> [Your assignment]
Using the material that follows, identify and copy each line with the string "reminder".

> [Dataset excerpts]
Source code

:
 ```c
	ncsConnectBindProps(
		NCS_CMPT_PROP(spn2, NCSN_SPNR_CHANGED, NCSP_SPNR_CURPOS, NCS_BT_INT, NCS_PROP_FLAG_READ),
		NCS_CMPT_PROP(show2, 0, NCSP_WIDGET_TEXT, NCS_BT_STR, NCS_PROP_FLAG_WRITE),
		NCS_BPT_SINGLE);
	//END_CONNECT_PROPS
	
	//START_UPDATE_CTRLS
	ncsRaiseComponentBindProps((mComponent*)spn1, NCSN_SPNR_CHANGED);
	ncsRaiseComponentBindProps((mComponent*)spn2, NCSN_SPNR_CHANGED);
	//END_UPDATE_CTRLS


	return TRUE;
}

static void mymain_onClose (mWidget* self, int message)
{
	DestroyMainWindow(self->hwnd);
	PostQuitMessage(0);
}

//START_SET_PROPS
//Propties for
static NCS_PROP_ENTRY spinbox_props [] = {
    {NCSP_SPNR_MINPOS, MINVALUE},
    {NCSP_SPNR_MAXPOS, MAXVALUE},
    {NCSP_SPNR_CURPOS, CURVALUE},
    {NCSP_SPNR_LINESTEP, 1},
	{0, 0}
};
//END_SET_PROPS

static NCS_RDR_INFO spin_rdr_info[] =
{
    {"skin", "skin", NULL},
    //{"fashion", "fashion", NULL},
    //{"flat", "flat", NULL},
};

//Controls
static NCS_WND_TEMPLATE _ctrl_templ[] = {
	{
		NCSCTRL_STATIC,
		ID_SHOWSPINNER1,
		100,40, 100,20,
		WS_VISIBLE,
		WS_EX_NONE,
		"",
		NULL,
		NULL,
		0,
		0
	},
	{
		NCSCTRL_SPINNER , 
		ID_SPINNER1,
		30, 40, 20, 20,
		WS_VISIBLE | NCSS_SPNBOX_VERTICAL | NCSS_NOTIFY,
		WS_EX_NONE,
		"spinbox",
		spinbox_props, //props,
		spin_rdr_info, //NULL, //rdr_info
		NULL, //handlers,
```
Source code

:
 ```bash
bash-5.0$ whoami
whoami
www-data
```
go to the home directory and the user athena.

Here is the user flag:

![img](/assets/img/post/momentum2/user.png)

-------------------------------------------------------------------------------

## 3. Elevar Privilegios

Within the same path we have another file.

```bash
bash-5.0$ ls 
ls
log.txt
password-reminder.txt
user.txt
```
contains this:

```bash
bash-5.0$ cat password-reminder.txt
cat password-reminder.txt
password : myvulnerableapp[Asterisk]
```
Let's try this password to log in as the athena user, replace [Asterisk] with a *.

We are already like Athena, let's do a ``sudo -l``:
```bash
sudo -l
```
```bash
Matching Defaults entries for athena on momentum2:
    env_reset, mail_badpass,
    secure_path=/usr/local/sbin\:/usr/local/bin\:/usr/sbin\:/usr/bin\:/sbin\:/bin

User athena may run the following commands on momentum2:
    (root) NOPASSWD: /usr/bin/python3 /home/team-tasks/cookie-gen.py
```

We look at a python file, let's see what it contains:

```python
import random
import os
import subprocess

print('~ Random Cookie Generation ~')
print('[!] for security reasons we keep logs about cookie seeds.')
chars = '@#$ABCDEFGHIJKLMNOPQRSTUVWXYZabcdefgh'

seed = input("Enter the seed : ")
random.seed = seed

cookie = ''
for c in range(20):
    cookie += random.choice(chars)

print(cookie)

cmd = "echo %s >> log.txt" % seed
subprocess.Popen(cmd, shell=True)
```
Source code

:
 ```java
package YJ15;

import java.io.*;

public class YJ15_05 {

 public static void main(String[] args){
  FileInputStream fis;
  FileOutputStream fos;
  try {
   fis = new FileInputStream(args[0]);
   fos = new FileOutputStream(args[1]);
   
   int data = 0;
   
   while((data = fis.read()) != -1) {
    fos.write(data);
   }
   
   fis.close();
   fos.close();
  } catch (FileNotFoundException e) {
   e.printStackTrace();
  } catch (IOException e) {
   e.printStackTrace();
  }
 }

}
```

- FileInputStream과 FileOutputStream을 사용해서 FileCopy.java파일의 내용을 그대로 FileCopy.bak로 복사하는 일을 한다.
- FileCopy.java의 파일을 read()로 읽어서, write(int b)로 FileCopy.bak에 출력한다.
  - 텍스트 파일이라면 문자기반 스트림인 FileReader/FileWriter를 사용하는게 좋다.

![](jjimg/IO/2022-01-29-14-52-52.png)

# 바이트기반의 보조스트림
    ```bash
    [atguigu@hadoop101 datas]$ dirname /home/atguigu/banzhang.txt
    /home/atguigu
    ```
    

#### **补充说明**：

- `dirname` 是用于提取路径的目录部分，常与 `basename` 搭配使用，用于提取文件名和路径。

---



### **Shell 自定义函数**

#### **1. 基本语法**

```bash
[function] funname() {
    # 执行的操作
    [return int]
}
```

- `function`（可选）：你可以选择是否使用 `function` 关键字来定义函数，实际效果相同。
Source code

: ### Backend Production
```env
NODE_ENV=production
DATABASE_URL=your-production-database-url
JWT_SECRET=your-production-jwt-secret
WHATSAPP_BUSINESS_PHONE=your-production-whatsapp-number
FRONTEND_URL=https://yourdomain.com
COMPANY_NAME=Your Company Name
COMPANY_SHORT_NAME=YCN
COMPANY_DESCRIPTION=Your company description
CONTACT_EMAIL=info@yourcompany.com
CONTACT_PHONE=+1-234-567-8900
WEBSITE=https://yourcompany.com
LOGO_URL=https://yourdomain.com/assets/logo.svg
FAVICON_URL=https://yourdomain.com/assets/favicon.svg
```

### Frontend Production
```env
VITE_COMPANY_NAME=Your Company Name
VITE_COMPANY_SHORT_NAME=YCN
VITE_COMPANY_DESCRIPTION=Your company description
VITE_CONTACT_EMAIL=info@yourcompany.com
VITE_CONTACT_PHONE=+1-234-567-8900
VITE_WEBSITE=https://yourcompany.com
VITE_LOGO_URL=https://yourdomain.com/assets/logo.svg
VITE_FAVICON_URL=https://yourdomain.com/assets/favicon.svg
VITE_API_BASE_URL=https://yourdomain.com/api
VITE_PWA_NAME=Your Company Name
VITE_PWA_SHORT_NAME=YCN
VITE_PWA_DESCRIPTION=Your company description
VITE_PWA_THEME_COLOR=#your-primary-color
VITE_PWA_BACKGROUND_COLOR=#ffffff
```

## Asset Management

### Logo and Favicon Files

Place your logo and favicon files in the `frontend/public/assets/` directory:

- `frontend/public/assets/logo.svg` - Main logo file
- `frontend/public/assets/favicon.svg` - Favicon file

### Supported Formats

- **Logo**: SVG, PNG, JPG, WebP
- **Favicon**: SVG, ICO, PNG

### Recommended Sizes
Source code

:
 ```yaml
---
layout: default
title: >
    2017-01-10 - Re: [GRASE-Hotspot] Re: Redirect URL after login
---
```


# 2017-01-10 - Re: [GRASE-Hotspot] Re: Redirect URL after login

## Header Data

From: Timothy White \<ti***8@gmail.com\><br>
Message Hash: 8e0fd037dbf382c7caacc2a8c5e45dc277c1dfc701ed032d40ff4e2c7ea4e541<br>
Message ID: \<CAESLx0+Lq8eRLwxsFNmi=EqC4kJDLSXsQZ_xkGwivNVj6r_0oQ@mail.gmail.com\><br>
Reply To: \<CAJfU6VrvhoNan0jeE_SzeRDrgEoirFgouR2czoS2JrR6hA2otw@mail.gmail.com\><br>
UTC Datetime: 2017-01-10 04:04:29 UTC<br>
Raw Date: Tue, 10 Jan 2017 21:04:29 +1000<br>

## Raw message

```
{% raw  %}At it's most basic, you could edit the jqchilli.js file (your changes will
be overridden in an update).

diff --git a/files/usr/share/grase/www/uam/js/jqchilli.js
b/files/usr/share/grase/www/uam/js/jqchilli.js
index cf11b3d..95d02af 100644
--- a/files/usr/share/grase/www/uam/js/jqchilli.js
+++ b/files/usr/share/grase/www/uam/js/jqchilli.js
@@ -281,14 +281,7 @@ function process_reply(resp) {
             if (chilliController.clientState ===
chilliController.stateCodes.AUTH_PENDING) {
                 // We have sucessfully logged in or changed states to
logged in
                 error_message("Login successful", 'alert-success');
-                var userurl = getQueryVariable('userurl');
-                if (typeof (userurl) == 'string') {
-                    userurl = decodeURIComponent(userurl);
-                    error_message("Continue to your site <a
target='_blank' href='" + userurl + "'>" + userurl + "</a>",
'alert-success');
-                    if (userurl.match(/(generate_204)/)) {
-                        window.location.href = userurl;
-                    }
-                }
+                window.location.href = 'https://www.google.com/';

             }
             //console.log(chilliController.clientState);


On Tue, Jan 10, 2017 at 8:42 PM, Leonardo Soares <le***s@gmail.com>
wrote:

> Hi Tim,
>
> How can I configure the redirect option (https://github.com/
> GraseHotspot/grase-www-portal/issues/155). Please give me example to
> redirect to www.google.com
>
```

> [Exercise answer]
password-reminder.txt
bash-5.0$ cat password-reminder.txt
cat password-reminder.txt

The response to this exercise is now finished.